Aim of the exercise => Among the lines of this material, find those holding the word "bench" and report how many there are, with nothing added.

BEGIN Exercise materials

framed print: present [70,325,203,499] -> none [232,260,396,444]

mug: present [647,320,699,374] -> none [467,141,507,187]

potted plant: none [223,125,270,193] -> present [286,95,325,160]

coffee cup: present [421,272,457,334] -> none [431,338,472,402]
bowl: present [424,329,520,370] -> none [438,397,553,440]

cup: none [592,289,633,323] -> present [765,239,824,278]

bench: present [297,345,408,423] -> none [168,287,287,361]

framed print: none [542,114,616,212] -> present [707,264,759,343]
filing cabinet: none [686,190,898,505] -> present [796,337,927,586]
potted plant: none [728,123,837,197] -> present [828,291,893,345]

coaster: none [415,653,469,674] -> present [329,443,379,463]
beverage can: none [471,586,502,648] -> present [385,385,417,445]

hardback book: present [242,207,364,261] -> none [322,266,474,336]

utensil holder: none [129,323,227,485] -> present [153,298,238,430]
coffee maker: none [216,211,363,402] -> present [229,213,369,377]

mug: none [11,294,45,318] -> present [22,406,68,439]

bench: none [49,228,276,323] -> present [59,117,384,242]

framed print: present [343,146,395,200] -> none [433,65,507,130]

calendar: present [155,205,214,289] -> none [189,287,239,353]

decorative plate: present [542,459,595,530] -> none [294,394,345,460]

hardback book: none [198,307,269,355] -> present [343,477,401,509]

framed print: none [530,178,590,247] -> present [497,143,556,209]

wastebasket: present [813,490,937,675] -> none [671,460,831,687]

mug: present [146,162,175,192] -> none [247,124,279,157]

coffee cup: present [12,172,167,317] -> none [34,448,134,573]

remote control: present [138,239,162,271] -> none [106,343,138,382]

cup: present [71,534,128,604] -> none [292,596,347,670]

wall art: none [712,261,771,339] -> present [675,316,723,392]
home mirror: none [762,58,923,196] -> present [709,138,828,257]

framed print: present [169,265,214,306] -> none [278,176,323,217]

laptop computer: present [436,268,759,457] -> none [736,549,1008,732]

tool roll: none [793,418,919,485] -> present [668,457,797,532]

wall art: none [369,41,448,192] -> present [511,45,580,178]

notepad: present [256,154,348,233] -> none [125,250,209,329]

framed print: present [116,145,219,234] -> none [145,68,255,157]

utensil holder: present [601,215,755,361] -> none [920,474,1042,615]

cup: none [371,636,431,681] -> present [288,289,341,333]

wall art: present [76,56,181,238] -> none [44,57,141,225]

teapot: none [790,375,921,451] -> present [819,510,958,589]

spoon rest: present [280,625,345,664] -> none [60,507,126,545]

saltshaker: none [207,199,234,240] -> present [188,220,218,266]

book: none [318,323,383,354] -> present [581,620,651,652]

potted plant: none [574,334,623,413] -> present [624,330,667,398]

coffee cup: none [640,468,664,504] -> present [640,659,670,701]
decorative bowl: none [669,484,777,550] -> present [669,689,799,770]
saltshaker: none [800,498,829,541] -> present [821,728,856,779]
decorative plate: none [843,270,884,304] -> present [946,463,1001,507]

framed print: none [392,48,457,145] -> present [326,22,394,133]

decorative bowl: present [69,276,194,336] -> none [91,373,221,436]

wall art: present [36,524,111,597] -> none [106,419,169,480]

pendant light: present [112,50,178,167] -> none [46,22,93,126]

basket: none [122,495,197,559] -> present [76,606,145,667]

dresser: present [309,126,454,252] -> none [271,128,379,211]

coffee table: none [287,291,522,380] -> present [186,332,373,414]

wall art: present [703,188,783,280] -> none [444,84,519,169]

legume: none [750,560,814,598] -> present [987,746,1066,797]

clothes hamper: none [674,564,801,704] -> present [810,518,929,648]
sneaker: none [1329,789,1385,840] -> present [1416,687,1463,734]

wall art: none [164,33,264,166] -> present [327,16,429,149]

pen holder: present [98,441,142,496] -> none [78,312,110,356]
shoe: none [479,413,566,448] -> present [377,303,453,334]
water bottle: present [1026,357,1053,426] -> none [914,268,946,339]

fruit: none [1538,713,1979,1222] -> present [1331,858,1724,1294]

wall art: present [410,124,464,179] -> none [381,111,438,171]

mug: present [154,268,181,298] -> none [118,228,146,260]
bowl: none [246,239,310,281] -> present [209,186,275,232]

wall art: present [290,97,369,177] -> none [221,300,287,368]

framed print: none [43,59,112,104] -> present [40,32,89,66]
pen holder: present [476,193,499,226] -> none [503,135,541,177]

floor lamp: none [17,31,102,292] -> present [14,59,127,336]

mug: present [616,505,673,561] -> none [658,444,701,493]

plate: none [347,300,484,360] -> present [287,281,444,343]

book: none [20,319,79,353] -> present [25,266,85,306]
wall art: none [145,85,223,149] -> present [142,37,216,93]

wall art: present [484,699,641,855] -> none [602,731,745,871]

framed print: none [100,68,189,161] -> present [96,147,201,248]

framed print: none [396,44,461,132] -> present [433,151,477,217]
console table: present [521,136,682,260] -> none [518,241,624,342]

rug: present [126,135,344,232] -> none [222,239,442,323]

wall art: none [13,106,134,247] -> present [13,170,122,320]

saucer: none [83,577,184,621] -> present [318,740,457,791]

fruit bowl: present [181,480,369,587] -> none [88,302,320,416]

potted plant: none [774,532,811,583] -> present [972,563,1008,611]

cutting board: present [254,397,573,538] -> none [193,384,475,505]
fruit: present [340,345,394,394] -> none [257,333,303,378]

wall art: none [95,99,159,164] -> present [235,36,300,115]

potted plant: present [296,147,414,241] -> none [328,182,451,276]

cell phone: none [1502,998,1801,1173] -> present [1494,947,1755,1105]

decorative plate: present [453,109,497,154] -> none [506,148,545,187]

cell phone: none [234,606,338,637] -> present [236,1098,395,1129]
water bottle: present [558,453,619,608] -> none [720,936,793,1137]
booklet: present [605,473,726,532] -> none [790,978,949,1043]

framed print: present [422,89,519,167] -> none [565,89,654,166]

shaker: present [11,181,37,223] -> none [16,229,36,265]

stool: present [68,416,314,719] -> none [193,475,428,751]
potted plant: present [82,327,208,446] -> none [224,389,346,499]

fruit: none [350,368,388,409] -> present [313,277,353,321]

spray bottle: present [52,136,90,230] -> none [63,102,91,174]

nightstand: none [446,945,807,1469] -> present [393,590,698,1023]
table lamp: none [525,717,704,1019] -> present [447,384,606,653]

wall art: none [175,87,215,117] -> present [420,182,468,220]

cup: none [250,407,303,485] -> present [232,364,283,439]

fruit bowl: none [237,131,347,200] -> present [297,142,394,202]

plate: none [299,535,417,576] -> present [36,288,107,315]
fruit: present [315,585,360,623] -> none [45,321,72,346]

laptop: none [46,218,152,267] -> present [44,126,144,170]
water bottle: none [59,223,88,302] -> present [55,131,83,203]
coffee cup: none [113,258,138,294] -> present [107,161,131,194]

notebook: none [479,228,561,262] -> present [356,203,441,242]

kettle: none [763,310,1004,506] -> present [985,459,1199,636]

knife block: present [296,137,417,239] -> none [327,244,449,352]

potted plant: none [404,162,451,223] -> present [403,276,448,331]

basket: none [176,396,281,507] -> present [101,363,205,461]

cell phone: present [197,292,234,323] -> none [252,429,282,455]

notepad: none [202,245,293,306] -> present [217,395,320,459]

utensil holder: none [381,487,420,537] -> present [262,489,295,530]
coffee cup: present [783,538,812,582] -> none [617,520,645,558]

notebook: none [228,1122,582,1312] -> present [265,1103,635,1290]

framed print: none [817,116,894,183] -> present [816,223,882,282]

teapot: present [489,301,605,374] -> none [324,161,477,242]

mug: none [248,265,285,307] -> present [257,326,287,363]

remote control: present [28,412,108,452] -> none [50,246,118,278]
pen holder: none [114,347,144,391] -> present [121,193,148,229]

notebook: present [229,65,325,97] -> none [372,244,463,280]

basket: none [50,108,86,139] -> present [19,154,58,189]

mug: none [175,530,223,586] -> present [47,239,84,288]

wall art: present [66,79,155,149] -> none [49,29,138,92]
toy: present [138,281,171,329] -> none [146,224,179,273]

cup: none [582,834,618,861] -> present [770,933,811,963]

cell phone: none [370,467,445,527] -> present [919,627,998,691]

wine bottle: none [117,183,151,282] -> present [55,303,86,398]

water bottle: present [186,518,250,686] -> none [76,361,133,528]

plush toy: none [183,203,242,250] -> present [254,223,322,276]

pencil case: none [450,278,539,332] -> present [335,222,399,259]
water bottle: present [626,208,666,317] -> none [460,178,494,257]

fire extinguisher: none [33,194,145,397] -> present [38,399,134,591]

END Exercise materials

Output of the task => 2